| Task to carry out |
Each line of the data below that contains "también" must be copied.

[Records from a dataset]

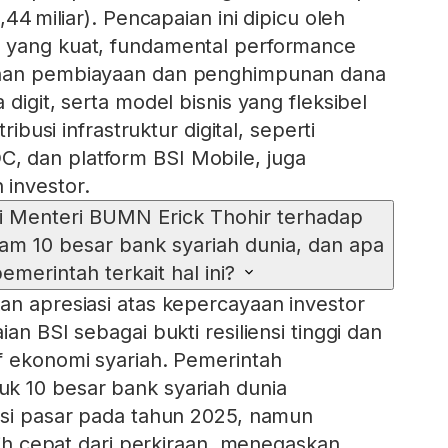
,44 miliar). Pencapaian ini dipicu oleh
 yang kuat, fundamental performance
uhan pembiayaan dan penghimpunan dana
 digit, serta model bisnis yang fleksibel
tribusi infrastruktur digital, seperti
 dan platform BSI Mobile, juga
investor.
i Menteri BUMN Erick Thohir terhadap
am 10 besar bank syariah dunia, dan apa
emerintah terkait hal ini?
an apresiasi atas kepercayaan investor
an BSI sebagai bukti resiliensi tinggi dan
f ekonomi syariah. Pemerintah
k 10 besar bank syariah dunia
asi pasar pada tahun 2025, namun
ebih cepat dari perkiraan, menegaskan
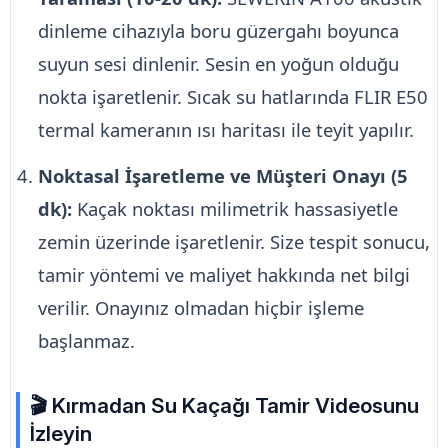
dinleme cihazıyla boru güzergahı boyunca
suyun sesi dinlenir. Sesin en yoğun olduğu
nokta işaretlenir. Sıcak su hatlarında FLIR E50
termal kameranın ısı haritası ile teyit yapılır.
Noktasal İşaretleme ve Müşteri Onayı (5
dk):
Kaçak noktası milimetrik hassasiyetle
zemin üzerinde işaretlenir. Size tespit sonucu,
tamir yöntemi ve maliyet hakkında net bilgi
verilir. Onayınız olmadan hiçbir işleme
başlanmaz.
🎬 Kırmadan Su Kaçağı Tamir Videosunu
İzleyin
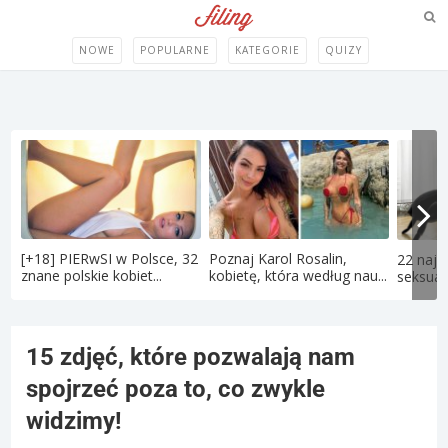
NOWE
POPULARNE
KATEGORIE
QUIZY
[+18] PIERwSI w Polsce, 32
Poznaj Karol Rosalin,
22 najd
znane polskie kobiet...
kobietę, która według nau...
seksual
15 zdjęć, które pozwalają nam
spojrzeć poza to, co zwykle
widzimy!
* * *
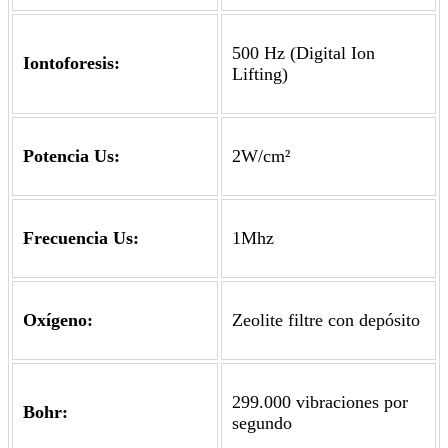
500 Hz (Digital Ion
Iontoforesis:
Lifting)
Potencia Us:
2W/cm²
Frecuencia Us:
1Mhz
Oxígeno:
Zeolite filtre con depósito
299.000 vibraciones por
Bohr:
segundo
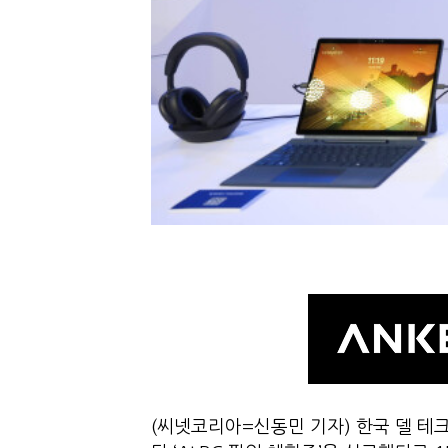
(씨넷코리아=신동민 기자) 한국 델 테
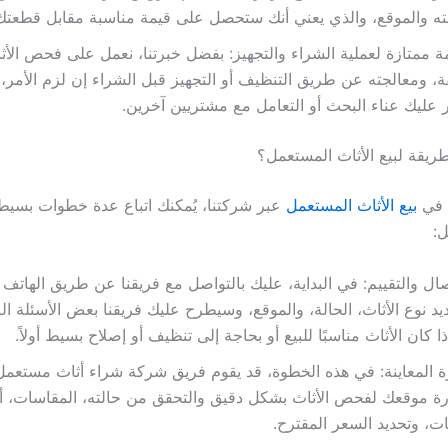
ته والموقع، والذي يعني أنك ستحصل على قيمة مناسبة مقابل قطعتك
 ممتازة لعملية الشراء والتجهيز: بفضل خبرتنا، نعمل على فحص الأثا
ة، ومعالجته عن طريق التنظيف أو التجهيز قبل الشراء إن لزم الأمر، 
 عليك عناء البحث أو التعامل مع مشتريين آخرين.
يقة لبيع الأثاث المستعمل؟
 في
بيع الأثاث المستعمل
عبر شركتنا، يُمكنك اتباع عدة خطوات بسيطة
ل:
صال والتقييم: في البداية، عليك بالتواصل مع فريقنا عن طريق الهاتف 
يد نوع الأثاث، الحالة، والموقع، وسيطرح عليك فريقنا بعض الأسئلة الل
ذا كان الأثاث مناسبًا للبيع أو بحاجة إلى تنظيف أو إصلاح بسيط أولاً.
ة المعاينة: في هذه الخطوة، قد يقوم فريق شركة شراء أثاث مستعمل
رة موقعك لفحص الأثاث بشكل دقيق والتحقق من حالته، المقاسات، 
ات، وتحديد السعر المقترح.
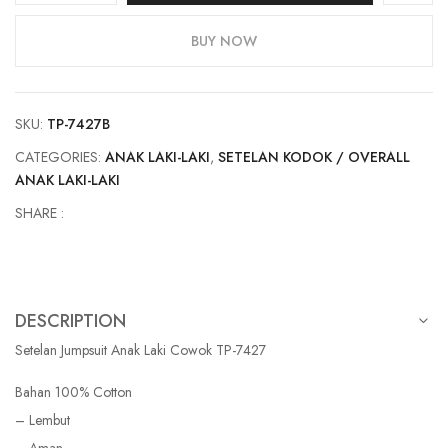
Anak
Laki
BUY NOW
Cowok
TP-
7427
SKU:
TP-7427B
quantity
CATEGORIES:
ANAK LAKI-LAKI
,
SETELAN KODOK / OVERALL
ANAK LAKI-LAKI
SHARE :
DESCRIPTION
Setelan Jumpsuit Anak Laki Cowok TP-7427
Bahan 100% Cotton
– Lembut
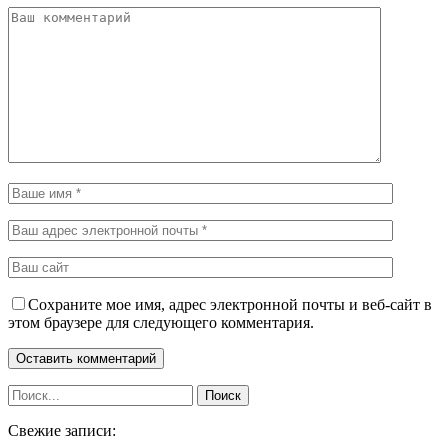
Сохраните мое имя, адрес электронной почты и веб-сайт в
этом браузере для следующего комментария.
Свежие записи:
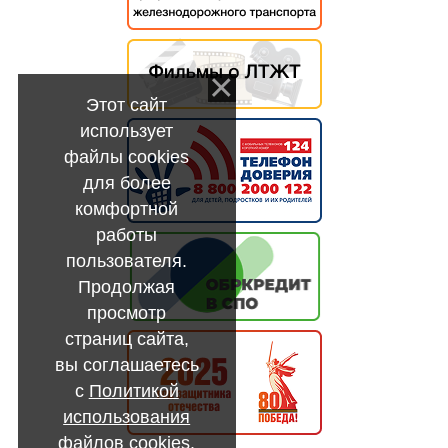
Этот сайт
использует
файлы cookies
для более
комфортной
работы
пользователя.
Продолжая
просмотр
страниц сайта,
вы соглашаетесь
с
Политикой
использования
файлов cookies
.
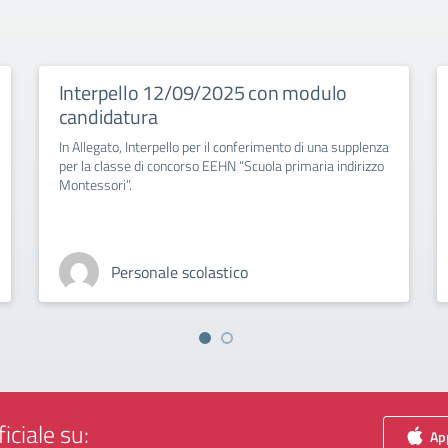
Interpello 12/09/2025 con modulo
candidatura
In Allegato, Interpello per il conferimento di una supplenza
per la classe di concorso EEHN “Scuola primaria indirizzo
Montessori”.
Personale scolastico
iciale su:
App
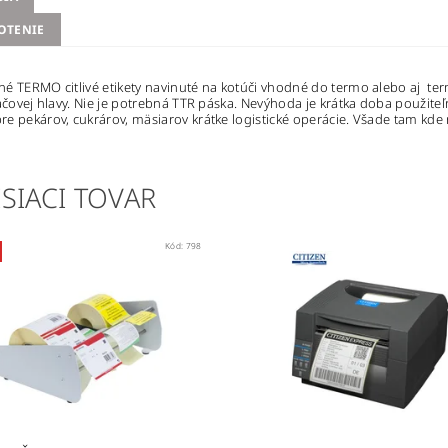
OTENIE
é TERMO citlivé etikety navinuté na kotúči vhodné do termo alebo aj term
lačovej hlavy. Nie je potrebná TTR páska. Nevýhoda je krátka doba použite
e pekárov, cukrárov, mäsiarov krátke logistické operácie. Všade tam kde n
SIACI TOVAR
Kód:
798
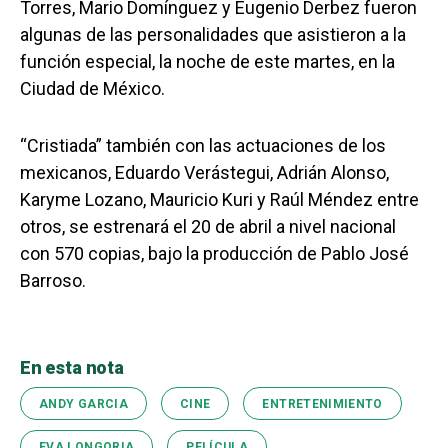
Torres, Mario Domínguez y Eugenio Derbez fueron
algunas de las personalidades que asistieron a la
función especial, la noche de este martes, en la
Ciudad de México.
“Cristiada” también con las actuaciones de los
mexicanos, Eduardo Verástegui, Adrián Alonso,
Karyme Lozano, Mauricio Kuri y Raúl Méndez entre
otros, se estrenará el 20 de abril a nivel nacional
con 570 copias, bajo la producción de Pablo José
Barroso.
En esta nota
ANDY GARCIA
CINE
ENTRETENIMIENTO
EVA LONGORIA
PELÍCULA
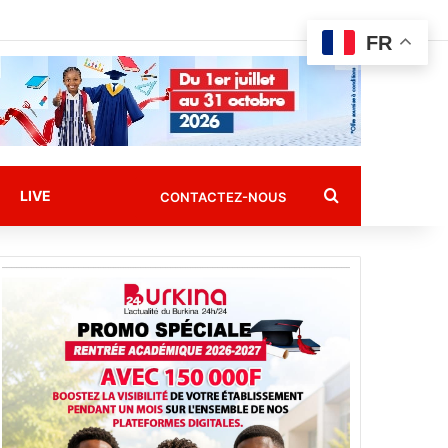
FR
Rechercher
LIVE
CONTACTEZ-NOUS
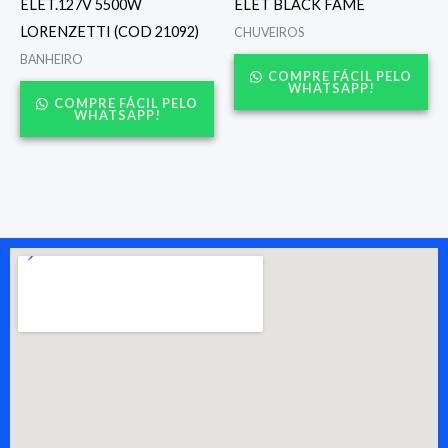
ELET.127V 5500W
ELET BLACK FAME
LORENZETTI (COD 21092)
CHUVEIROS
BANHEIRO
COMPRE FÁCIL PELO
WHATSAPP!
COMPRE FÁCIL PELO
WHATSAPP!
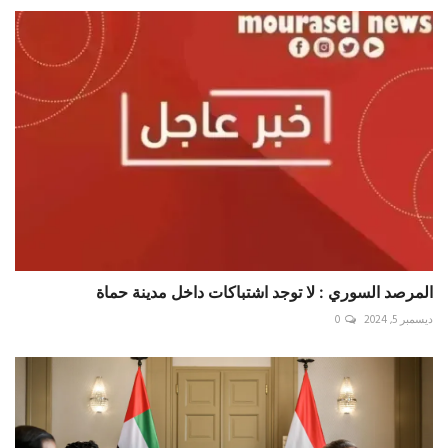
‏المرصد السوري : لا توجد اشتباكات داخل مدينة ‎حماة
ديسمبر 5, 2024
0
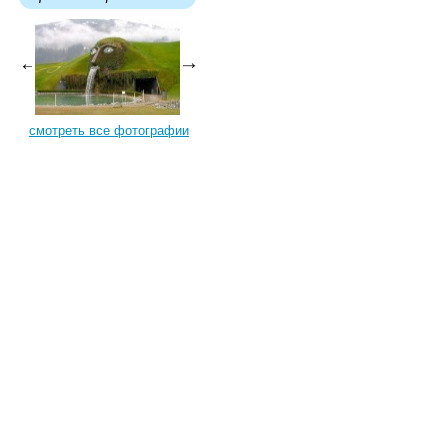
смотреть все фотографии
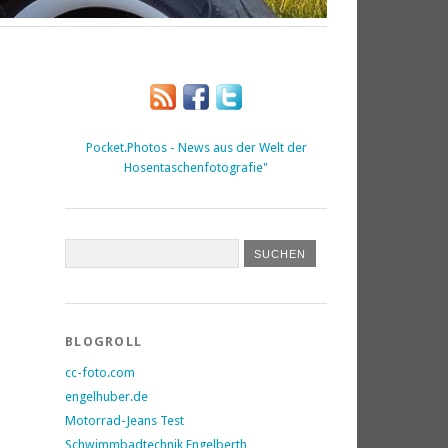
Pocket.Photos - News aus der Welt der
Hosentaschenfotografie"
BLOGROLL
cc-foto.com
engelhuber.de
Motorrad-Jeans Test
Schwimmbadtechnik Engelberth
...
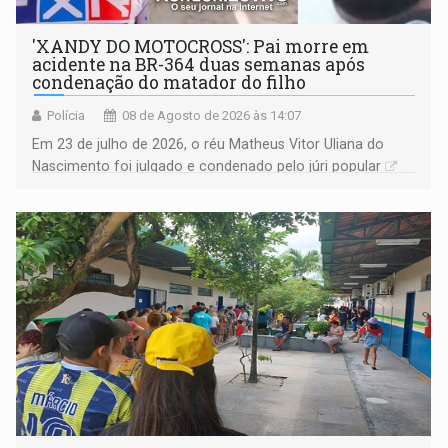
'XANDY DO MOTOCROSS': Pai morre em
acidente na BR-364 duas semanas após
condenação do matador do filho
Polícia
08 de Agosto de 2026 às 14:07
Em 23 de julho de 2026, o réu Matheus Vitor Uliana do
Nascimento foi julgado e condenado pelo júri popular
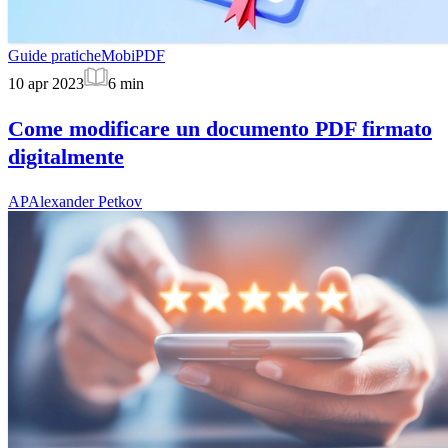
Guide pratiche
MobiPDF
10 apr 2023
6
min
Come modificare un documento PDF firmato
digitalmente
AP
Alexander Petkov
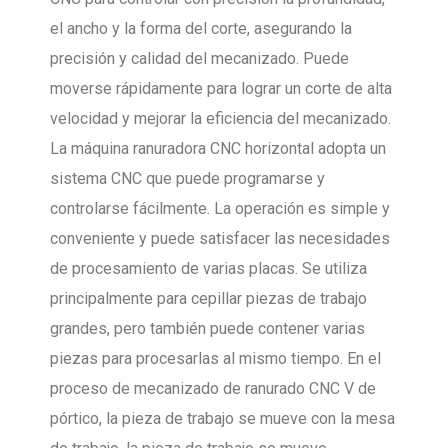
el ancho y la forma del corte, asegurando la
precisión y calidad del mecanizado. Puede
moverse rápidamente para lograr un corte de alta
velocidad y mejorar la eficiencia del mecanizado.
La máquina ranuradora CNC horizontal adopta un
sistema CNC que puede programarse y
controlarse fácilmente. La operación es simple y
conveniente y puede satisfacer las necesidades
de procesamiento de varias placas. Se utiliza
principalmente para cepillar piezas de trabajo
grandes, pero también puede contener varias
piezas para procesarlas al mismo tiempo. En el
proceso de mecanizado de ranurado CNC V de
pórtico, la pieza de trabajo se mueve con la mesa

| Response to the exercise |
“Cristiada” también con las actuaciones de los
grandes, pero también puede contener varias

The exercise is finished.